Thank you. Our next question comes from the line of Richard Jaffe with Stifel. Please proceed with your question.

Speaker 16

Thanks very much, guys. And if we could go back to the ability to close stores and the rapid growth you've seen through the online channels, wondering how you view the equilibrium over the next couple of years in terms of store closings, e commerce growth and where you're going to prioritize both your investments and your ability to perhaps close stores?

Speaker 7

Sure. So as I pointed out, we've got 500 leases with natural expirations coming up over the course of the next 3 years, which affords us a lot of flexibility, in closing stores, which are underperforming relative to our expectations, without any financial implications whatsoever, lease liabilities, etcetera. With the rapid growth in online channels, the one thing that we've definitely seen is where we have a brick and mortar presence or have established a new brick and mortar presence, it drives increased demand on digital. So having that brand awareness within the marketplace represented by a brick and mortar store is driving an entire omnichannel experience that's driving incremental sales within that marketplace. And looking at prioritizing our investments and our ability to close stores, With the size of our portfolio, I was pleasantly surprised and amazed at the small number of unprofitable stores that we have.

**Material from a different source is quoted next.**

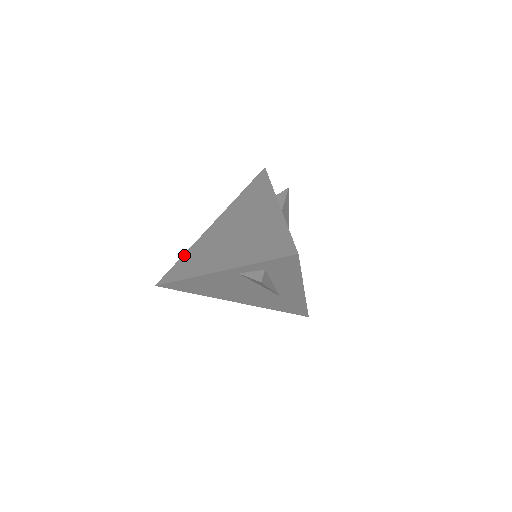
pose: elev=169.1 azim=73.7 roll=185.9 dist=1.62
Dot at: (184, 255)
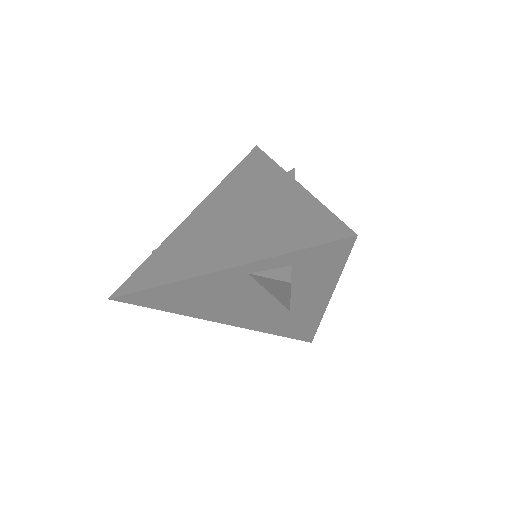
Dot at: (152, 255)
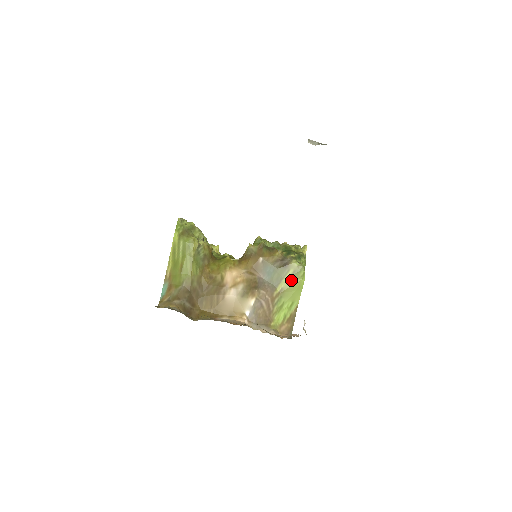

So it's not a burning issue for us at all. It's not a material financial overhang for the organization. And we're very disciplined when we're analyzing and assessing stores that are coming up for expiration as to how they are fueling the omnichannel experience. And there's a lot of in-depth analysis that goes into that decision. We even in our C malls, our C Mall stores are extremely profitable, in addition to B and A.

So I don't feel early days, but I don't feel as though we're significantly over stored as across the AE brand. And again, we're very disciplined about analyzing whether we want to continue with the store that's expiring or not. But like I said, it's very important to recognize, Richard, how the brick and mortar presence fuels the entire omnichannel, experience and the results within that marketplace.

Speaker 2

Okay, great. Okay, everyone, that concludes our call today. Thank you for your participation and continued interest in American Eagle Outfitters.

Speaker 4

Thank you.

Speaker 1

Thank you. This concludes today's teleconference. Thank you for your participation. You may disconnect your lines at this time and have a wonderful day.